Work-based Learning

Work-based Learning

Vocational education offers young people the great advantage of being prepared for the labour market through apprenticeships in business. Apprenticeships are a unique opportunity to expose the students to the world of work so that they gain the necessary professional and soft skills. During this process, students are counselled by both school and in-business instructors to help them make well-informed career choices and to get employed in job positions that suit their skills, flairs and education.

Before ‘Skills for Jobs’ started operating, businesses offered only short-term apprenticeships. To better match companies’ commitments and requirements, we designed a year-round apprenticeship model and apprenticeship schemes for different educational directions.
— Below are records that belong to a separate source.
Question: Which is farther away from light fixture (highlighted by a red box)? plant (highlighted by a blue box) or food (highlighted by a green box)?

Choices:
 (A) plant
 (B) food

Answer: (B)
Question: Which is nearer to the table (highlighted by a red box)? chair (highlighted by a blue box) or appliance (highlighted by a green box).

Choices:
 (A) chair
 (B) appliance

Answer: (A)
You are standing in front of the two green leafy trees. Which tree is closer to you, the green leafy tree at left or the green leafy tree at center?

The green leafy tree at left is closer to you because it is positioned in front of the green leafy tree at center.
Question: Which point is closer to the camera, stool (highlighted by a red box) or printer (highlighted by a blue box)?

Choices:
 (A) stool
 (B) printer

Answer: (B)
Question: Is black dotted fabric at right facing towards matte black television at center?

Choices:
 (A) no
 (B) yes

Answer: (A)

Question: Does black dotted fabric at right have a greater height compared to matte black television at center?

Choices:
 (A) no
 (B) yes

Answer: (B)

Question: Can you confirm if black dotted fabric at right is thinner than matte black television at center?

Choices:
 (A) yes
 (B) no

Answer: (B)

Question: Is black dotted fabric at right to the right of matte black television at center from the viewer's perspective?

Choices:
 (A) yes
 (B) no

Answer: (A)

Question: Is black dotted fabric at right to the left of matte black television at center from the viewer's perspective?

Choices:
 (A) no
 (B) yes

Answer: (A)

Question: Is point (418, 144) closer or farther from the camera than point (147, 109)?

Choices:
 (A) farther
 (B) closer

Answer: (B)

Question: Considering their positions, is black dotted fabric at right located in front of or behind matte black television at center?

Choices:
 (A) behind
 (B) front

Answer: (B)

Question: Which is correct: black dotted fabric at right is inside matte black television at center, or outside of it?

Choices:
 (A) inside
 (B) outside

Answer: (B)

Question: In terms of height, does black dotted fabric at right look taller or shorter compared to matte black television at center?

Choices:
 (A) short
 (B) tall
What makes this model successful?

1. Establishing Relations with Companies

The key ingredient for ensuring quality apprenticeships for the vocational education students is the collaboration with a broad network of partner companies. All partner schools have a person at the Development Unit who is responsible for establishing and coordinating relationships with businesses (see point 5 below). Schools contact companies and employers who see mutual benefits in such collaboration.

2. Collaboration with Industry Leaders 

Vocational schools aim to attract the best private sector players in their regions. They seek to work with companies that have a clear vision for the future and are willing to invest in further growth of their business.

3. A Win-Win Situation for All Parties Involved 

A precondition for the arrangement of the apprenticeships is that the three parties get involved and benefit:

  • Apprentices improve their skills through practical learning;
  • Companies invest in training their prospective employees;
  • Public vocational education institutions help reduce public expenditures on practical training.

4. Creating an Inspiring Environment

Our partner schools and the project team have a common goal: to create in Albania an environment that cultivates learning through apprenticeships. Both the project team and partner VET providers, in collaboration with employment agencies, work to increase awareness among beneficiary groups. To reach apprenticeship agreements, they develop instruments that enable monitoring and much more.

5. Business Relations Coordinator at the Development Unit

The Business Relations Coordinator in the Development Unit is responsible for establishing links between schools and private companies and organizing various activities to connect students to jobs. S4J provides ongoing support and training to Business Relations Coordinators, so that this key function is consolidated for all partner providers.

6. Parents’ Involvement

Support by parents and family members throughout the apprenticeship period is crucial. Higher involved parents, higher chances for successful apprenticeships.

7. Trained In-Company Instructors 

Training in-company instructors is one of the many aspects that the project considers as a key element to improve the quality of apprenticeships and to ensure that all students involved will benefit from them. If the instructors are committed to their new apprentices, this will inspire youngsters to make a significant contribution to the company.